6 Ways Brands Are Leveraging Human-to-Human Marketing in 2021

Share this:

After nearly two years of social distancing and working from home, consumers are looking for opportunities to connect with loved ones and neighbors. The current moment has created a new opening for brands that invest in human-to-human marketing, a technique that leverages technology to recruit local ambassadors who can market products at scale in their own communities. 

The ultimate goal with human-to-human marketing is to tap into consumers’ emotions by using real people to engage potential customers. Advancements in technology, and growth in the gig economy, have made human-to-human marketing a more realistic—and affordable—option for brands this year. As the holidays draw closer and brands rethink how they’ll connect with targeted consumers in the coming months, this is a strategy more brands are considering. 

Here are six ways brands are leveraging human-to-human marketing for local growth in 2021.

1. Tapping Influencers for New Store Openings

Launching a store in a new market is a challenge in the best of times, but especially so in the midst of a pandemic. With fewer consumers leaving their homes and trying new store locations, traditional digital marketing tactics are becoming less effective. Tapping local ambassadors, a brand can create community buzz before the opening of a new store location. The opportunities with local ambassadors are endless, depending on each ambassador’s skillset. For example, local ambassadors could be asked to post about a new store location on neighborhood apps like Nextdoor or they might tap their own local followers on a larger platform like Twitter or Facebook. Any buzz the local ambassador generates should be followed up with an awareness campaign that uses more traditional channels, like targeted social media advertising and mailed circulars.

2. Using Ambassadors as Walking Billboards

Brands like Lululemon have been pioneers in the human-to-human marketing space. For years, Lululemon has run an ambassador program that the brand leverages to connect with audiences in targeted communities. Lululemon’s ambassadors serve as walking billboards. They’re often invited to test out new products, participate in VIP experiences, and network at private events sponsored by the company. In exchange, Lululemon asks its ambassadors to share their love of the brand on social media and with the people in their own personal circles, including their own students and members of local fitness groups.

3. Featuring Employees in Advertising

When Southwest Airlines brought in Lippincott for a brand makeover, one of the first things the agency did was to launch an advertising campaign that featured the airline’s actual employees. The decision was about more than just 30-second television ad spots. It was about using the airline’s greatest asset—its people—to connect with audiences and build a more emotional connection between the public and the Southwest Airlines brand. If one of the primary goals of human-to-human marketing is to humanize a brand, then inviting the company’s own employees to participate in on-air advertising spots is a strategy that hits the right notes.

4. Combining Humans with Bots

Human-to-human campaigns and technology can go hand-in-hand. One example of this involves the use of chatbots. While customer service chatbots are saving brands millions, they also have the tendency to frustrate consumers who can’t get the answers they’re looking for. Some brands are combining humans with automation as a targeted marketing approach. For example, employing real life customer service agents who work during traditional office hours, and having chatbots fill-in to provide post-sales support during nights and weekends. This strategy ensures that humans are still advocating for the company as part of a broad marketing push, while chatbots reduce the workload and fill in when necessary. 

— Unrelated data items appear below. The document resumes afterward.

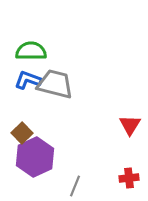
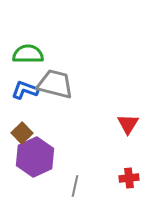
green semicircle: moved 3 px left, 3 px down
blue L-shape: moved 3 px left, 10 px down
red triangle: moved 2 px left, 1 px up
gray line: rotated 10 degrees counterclockwise
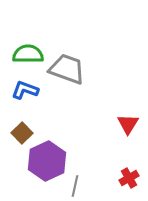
gray trapezoid: moved 12 px right, 15 px up; rotated 6 degrees clockwise
purple hexagon: moved 12 px right, 4 px down
red cross: rotated 24 degrees counterclockwise
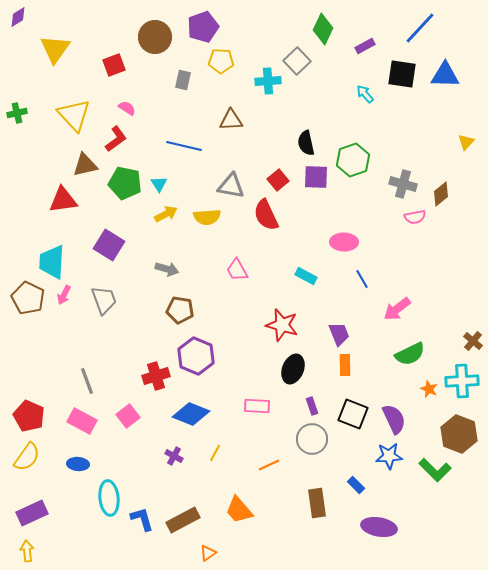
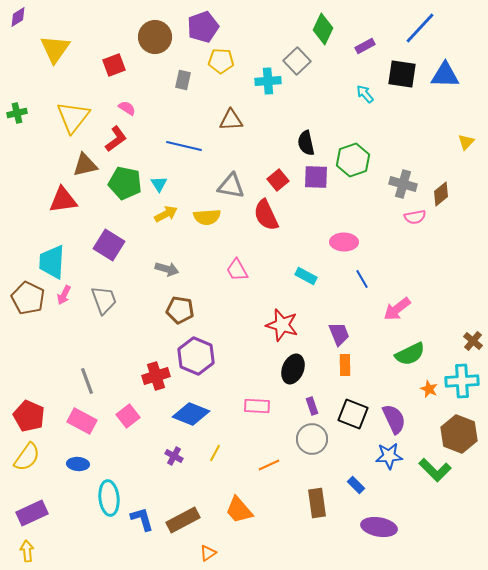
yellow triangle at (74, 115): moved 1 px left, 2 px down; rotated 21 degrees clockwise
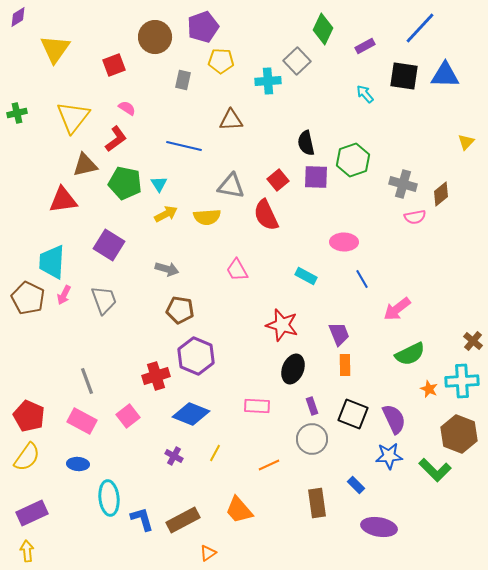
black square at (402, 74): moved 2 px right, 2 px down
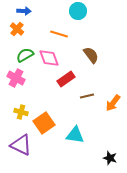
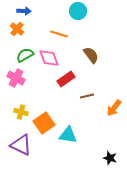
orange arrow: moved 1 px right, 5 px down
cyan triangle: moved 7 px left
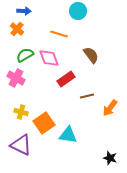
orange arrow: moved 4 px left
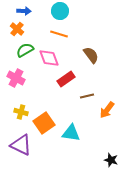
cyan circle: moved 18 px left
green semicircle: moved 5 px up
orange arrow: moved 3 px left, 2 px down
cyan triangle: moved 3 px right, 2 px up
black star: moved 1 px right, 2 px down
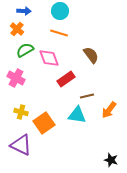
orange line: moved 1 px up
orange arrow: moved 2 px right
cyan triangle: moved 6 px right, 18 px up
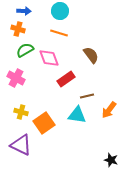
orange cross: moved 1 px right; rotated 24 degrees counterclockwise
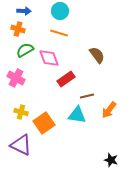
brown semicircle: moved 6 px right
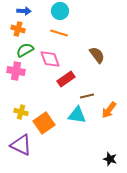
pink diamond: moved 1 px right, 1 px down
pink cross: moved 7 px up; rotated 18 degrees counterclockwise
black star: moved 1 px left, 1 px up
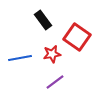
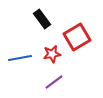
black rectangle: moved 1 px left, 1 px up
red square: rotated 24 degrees clockwise
purple line: moved 1 px left
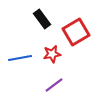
red square: moved 1 px left, 5 px up
purple line: moved 3 px down
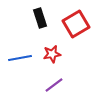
black rectangle: moved 2 px left, 1 px up; rotated 18 degrees clockwise
red square: moved 8 px up
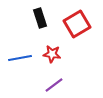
red square: moved 1 px right
red star: rotated 18 degrees clockwise
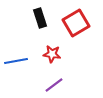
red square: moved 1 px left, 1 px up
blue line: moved 4 px left, 3 px down
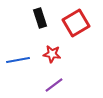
blue line: moved 2 px right, 1 px up
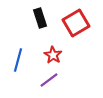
red star: moved 1 px right, 1 px down; rotated 24 degrees clockwise
blue line: rotated 65 degrees counterclockwise
purple line: moved 5 px left, 5 px up
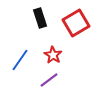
blue line: moved 2 px right; rotated 20 degrees clockwise
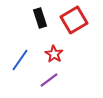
red square: moved 2 px left, 3 px up
red star: moved 1 px right, 1 px up
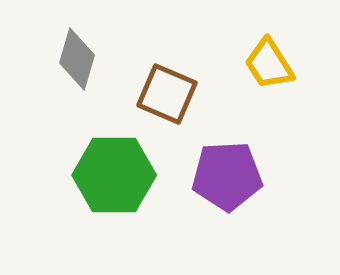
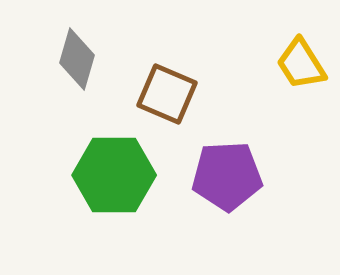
yellow trapezoid: moved 32 px right
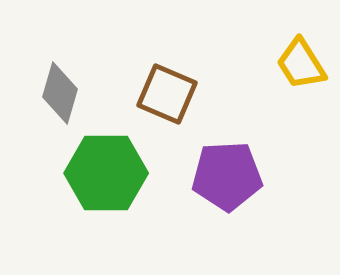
gray diamond: moved 17 px left, 34 px down
green hexagon: moved 8 px left, 2 px up
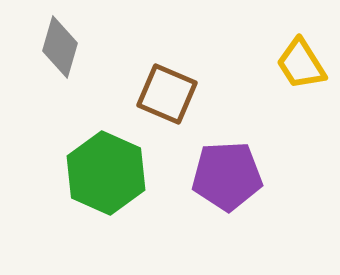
gray diamond: moved 46 px up
green hexagon: rotated 24 degrees clockwise
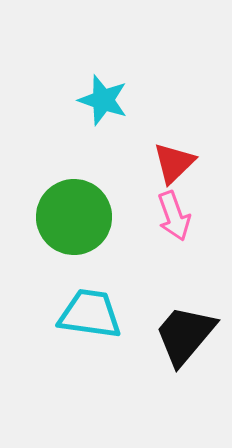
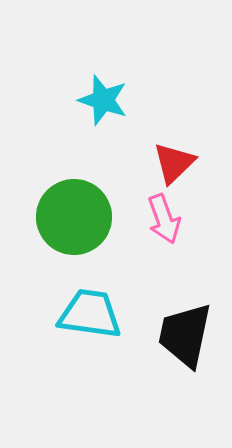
pink arrow: moved 10 px left, 3 px down
black trapezoid: rotated 28 degrees counterclockwise
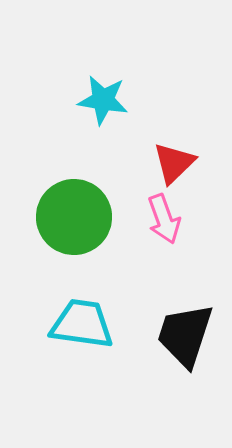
cyan star: rotated 9 degrees counterclockwise
cyan trapezoid: moved 8 px left, 10 px down
black trapezoid: rotated 6 degrees clockwise
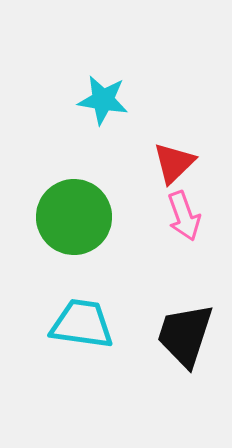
pink arrow: moved 20 px right, 3 px up
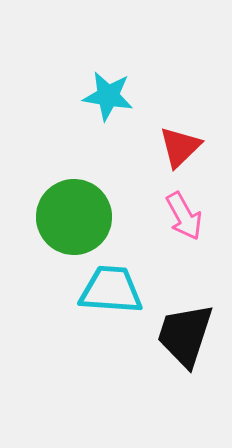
cyan star: moved 5 px right, 4 px up
red triangle: moved 6 px right, 16 px up
pink arrow: rotated 9 degrees counterclockwise
cyan trapezoid: moved 29 px right, 34 px up; rotated 4 degrees counterclockwise
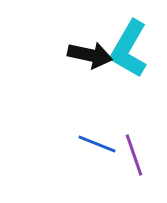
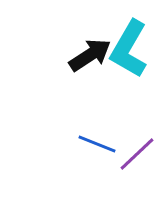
black arrow: rotated 45 degrees counterclockwise
purple line: moved 3 px right, 1 px up; rotated 66 degrees clockwise
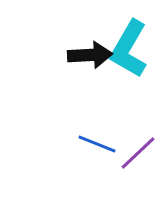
black arrow: rotated 30 degrees clockwise
purple line: moved 1 px right, 1 px up
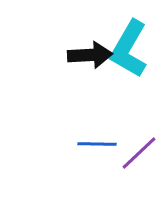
blue line: rotated 21 degrees counterclockwise
purple line: moved 1 px right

5. Delivering Authentic Stories to Customers

There’s something about interactions that happen in person that just feels more authentic than those that happen online. National brands with local storefronts are leveraging the power of local sales associates to educate their customers about what their companies stand for. Many sales associates have already done the hard work of establishing relationships with local customers and with other people in their communities. Asking these associates to share the authentic story behind the companies they represent—and in some cases, incentivizing these employees when customers complete certain actions, like signing up for loyalty programs—is a creative and effective way to create deeper emotional connections between a brand and the customers it serves.

6. Quickly Executing Street Campaigns

Street marketing is one of the oldest forms of guerilla marketing. With labor shortages at an all-time high, more brands are bringing on outside groups to execute street marketing campaigns. The goal of these campaigns is to build awareness through human-to-human interactions. B2B businesses can also use this as an opportunity to build awareness with local merchants, by sending street teams into stores in the neighborhoods they are serving. This type of human-to-human campaign builds a connection between brands and local merchants.

Stephanie Miles is a senior editor at Street Fight.

Stephanie Miles is a journalist who covers personal finance, technology, and real estate. As Street Fight’s senior editor, she is particularly interested in how local merchants and national brands are utilizing hyperlocal technology to reach consumers. She has written for FHM, the Daily News, Working World, Gawker, Cityfile, and Recessionwire.